Jane Toppan is paying the penalty of her crime by Nature’s or God’s own law in a way that is an appalling moral lesson—that no one can take human life, even if he escapes the punishment of human law, without suffering the most awful torture to the end of his or her own wretched existence.

The intensely satisfying notion that the infamous murderess was now suffering the torments of the damned was echoed in a story that ran the following week in the Sunday Magazine section of the
New York Post
. This article—titled “Jane Toppan, Slowly Dying, Is the Victim of the Phantasies of her Murderous Work”—was written in the kind of grim, portentous voice that, thirty years later, would be a staple of radio melodramas:

’Twould be better that Jane Toppan was dead.

’Twould have been better, after justice had rendered its decision, that soon after that, she died.

There is something more dreadful than the gallows, something more fearful than the electric chair, and that something is the human mind.

During her hellish career of freedom, Jane Toppan attained the fame of being America’s Lucretia Borgia. Now, her disordered mind sees in every hand extended a deadly draught, in every morsel of food offered a concealed drug.

Night and day and night and day again, weeks
lengthening into years, Jane Toppan glares on, distrustful of friendly hands, slowly but surely starving to death.

This dreadful, self-confessed murderess is gradually being executed by her own mind.
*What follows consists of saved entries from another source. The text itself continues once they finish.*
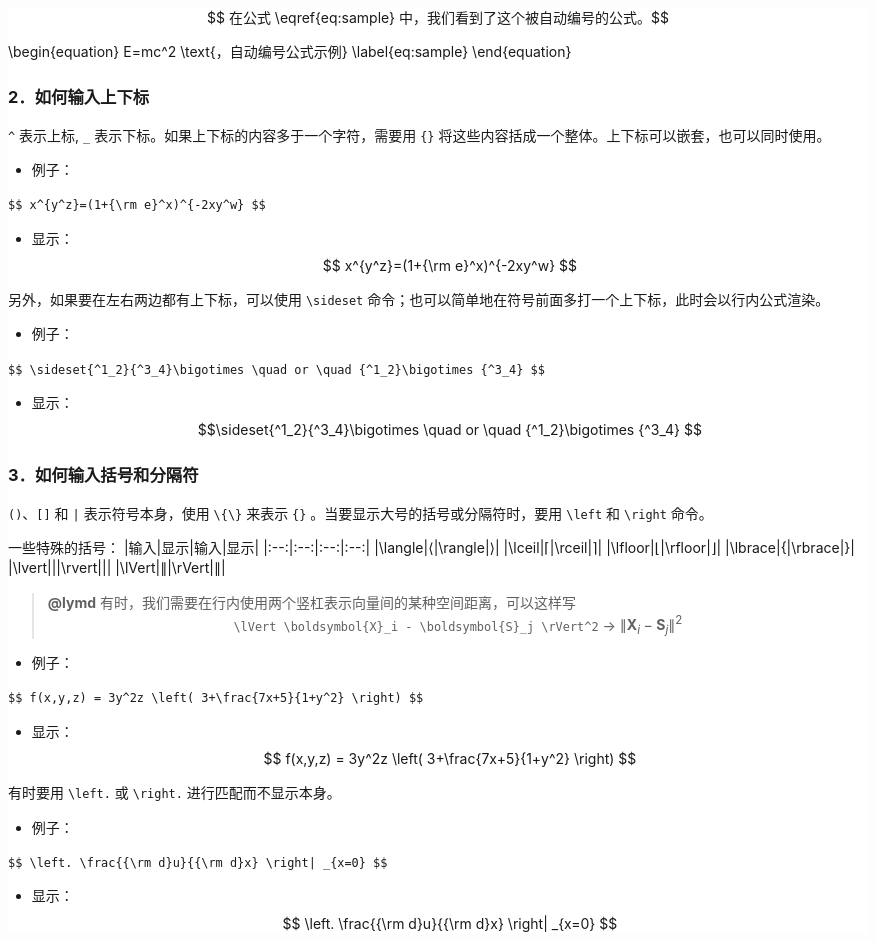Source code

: $$ 在公式 \eqref{eq:sample} 中，我们看到了这个被自动编号的公式。$$

\begin{equation}
    E=mc^2 \text{，自动编号公式示例}
    \label{eq:sample}
\end{equation}

### 2．如何输入上下标

`^` 表示上标, `_` 表示下标。如果上下标的内容多于一个字符，需要用 `{}` 将这些内容括成一个整体。上下标可以嵌套，也可以同时使用。

- 例子：
```
$$ x^{y^z}=(1+{\rm e}^x)^{-2xy^w} $$
```
- 显示：$$ x^{y^z}=(1+{\rm e}^x)^{-2xy^w} $$

另外，如果要在左右两边都有上下标，可以使用 `\sideset` 命令；也可以简单地在符号前面多打一个上下标，此时会以行内公式渲染。

- 例子：
```
$$ \sideset{^1_2}{^3_4}\bigotimes \quad or \quad {^1_2}\bigotimes {^3_4} $$
```
- 显示：$$\sideset{^1_2}{^3_4}\bigotimes \quad or \quad {^1_2}\bigotimes {^3_4} $$

### 3．如何输入括号和分隔符

`()`、`[]` 和 `|` 表示符号本身，使用 `\{\}` 来表示 `{}` 。当要显示大号的括号或分隔符时，要用 `\left` 和 `\right` 命令。

一些特殊的括号：
|输入|显示|输入|显示|
|:--:|:--:|:--:|:--:|
|\langle|$\langle$|\rangle|$\rangle$|
|\lceil|$\lceil$|\rceil|$\rceil$|
|\lfloor|$\lfloor$|\rfloor|$\rfloor$|
|\lbrace|$\lbrace$|\rbrace|$\rbrace$|
|\lvert|$\lvert$|\rvert|$\rvert$|
|\lVert|$\lVert$|\rVert|$\rVert$|

> **@lymd** 有时，我们需要在行内使用两个竖杠表示向量间的某种空间距离，可以这样写
<span style="text-align: center; display: block"> `\lVert \boldsymbol{X}_i - \boldsymbol{S}_j \rVert^2` → $\lVert \boldsymbol{X}_i - \boldsymbol{S}_j \rVert^2$ </span>

- 例子：
```
$$ f(x,y,z) = 3y^2z \left( 3+\frac{7x+5}{1+y^2} \right) $$
```
- 显示：$$ f(x,y,z) = 3y^2z \left( 3+\frac{7x+5}{1+y^2} \right) $$

有时要用 `\left.` 或 `\right.` 进行匹配而不显示本身。

- 例子：
```
$$ \left. \frac{{\rm d}u}{{\rm d}x} \right| _{x=0} $$
```
- 显示：$$ \left. \frac{{\rm d}u}{{\rm d}x} \right| _{x=0} $$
Clearly, this article (and others like it) was meant to gratify a primitive passion for vengeance that had little to do with the values of Christian mercy and forgiveness. Perhaps in recognition of this fact, another Sunday feature on the same subject—published in the
Boston Globe
under the title “The Poison Nemesis of Jane Toppan”—invoked pagan mythology in its description of Jane’s plight.

Prefaced with a quote from the
Eumenides
of Aeschylus (“Coming to exact blood-forfeit / We appear to work completeness”), the article imagined Jane Toppan trapped in her “caged room” at Taunton with the

same grim, brooding Fates who sat so long ago in the adytum of Apollo’s temple and chanted their song of vengeance to Queen Clytemnestra’s wretched son. Their presence in the Yankee woman’s chamber strangely reconciles ancient mythology with New England fact. To the Massachusetts poisoner, as to the Greek matricide, the terrible sisters have appeared to exact blood forfeit at compound interest and to work superb completeness in a fate woeful and inexorable beyond human power to conceive.

Whether portraying Jane’s desperate fate in terms of natural law, Old Testament retribution, or Greek mythology, however, every article dealing with the
subject agreed on one thing: the infamous poisoner wasn’t long for the world.

“Jane Toppan is today a wreck, so weak and emaciated that death is apparently not far distant,” wrote the
Boston Advertiser
in September 1904.

“Her condition is such that it is not expected she will live very long,” the
Globe
reported a few weeks later.

The
Post
offered the most unequivocal pronouncement of all. “She won’t trouble the hospital officials or herself much longer,” the paper flatly declared in its October 23 edition. “Her human destiny is nearly all in. Jane Toppan is going to die.”